#### [REQUEST]
Reproduce the listing below line for line, with every word, spelling, and punctuation mark unchanged.

---*---

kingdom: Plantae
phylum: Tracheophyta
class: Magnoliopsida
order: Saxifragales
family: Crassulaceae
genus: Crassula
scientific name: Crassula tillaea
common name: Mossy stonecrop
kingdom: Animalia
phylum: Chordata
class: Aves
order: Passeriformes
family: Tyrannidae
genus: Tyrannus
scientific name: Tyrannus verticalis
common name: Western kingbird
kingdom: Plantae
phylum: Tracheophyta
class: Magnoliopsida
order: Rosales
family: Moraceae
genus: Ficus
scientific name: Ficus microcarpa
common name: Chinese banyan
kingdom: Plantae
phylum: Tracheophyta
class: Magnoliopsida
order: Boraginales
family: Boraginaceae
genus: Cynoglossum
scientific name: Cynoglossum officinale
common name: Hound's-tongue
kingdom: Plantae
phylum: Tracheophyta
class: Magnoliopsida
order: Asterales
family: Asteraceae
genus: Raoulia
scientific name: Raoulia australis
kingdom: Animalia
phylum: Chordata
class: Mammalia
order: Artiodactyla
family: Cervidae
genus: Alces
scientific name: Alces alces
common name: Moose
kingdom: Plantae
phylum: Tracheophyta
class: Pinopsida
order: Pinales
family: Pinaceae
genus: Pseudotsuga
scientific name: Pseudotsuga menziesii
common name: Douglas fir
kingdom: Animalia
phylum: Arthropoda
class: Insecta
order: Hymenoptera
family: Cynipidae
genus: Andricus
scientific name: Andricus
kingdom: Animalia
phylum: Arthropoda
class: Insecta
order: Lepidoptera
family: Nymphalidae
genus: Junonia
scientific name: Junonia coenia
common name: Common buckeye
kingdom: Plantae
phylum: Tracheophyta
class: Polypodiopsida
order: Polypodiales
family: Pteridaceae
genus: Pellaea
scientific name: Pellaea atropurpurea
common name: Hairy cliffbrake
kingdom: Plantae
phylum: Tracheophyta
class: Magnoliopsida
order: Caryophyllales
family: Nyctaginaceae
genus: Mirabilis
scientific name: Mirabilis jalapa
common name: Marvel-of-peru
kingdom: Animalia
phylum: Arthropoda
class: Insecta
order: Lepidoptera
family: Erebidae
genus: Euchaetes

---*---

#### [OUTPUT FOR THIS TASK]
kingdom: Plantae
phylum: Tracheophyta
class: Magnoliopsida
order: Saxifragales
family: Crassulaceae
genus: Crassula
scientific name: Crassula tillaea
common name: Mossy stonecrop
kingdom: Animalia
phylum: Chordata
class: Aves
order: Passeriformes
family: Tyrannidae
genus: Tyrannus
scientific name: Tyrannus verticalis
common name: Western kingbird
kingdom: Plantae
phylum: Tracheophyta
class: Magnoliopsida
order: Rosales
family: Moraceae
genus: Ficus
scientific name: Ficus microcarpa
common name: Chinese banyan
kingdom: Plantae
phylum: Tracheophyta
class: Magnoliopsida
order: Boraginales
family: Boraginaceae
genus: Cynoglossum
scientific name: Cynoglossum officinale
common name: Hound's-tongue
kingdom: Plantae
phylum: Tracheophyta
class: Magnoliopsida
order: Asterales
family: Asteraceae
genus: Raoulia
scientific name: Raoulia australis
kingdom: Animalia
phylum: Chordata
class: Mammalia
order: Artiodactyla
family: Cervidae
genus: Alces
scientific name: Alces alces
common name: Moose
kingdom: Plantae
phylum: Tracheophyta
class: Pinopsida
order: Pinales
family: Pinaceae
genus: Pseudotsuga
scientific name: Pseudotsuga menziesii
common name: Douglas fir
kingdom: Animalia
phylum: Arthropoda
class: Insecta
order: Hymenoptera
family: Cynipidae
genus: Andricus
scientific name: Andricus
kingdom: Animalia
phylum: Arthropoda
class: Insecta
order: Lepidoptera
family: Nymphalidae
genus: Junonia
scientific name: Junonia coenia
common name: Common buckeye
kingdom: Plantae
phylum: Tracheophyta
class: Polypodiopsida
order: Polypodiales
family: Pteridaceae
genus: Pellaea
scientific name: Pellaea atropurpurea
common name: Hairy cliffbrake
kingdom: Plantae
phylum: Tracheophyta
class: Magnoliopsida
order: Caryophyllales
family: Nyctaginaceae
genus: Mirabilis
scientific name: Mirabilis jalapa
common name: Marvel-of-peru
kingdom: Animalia
phylum: Arthropoda
class: Insecta
order: Lepidoptera
family: Erebidae
genus: Euchaetes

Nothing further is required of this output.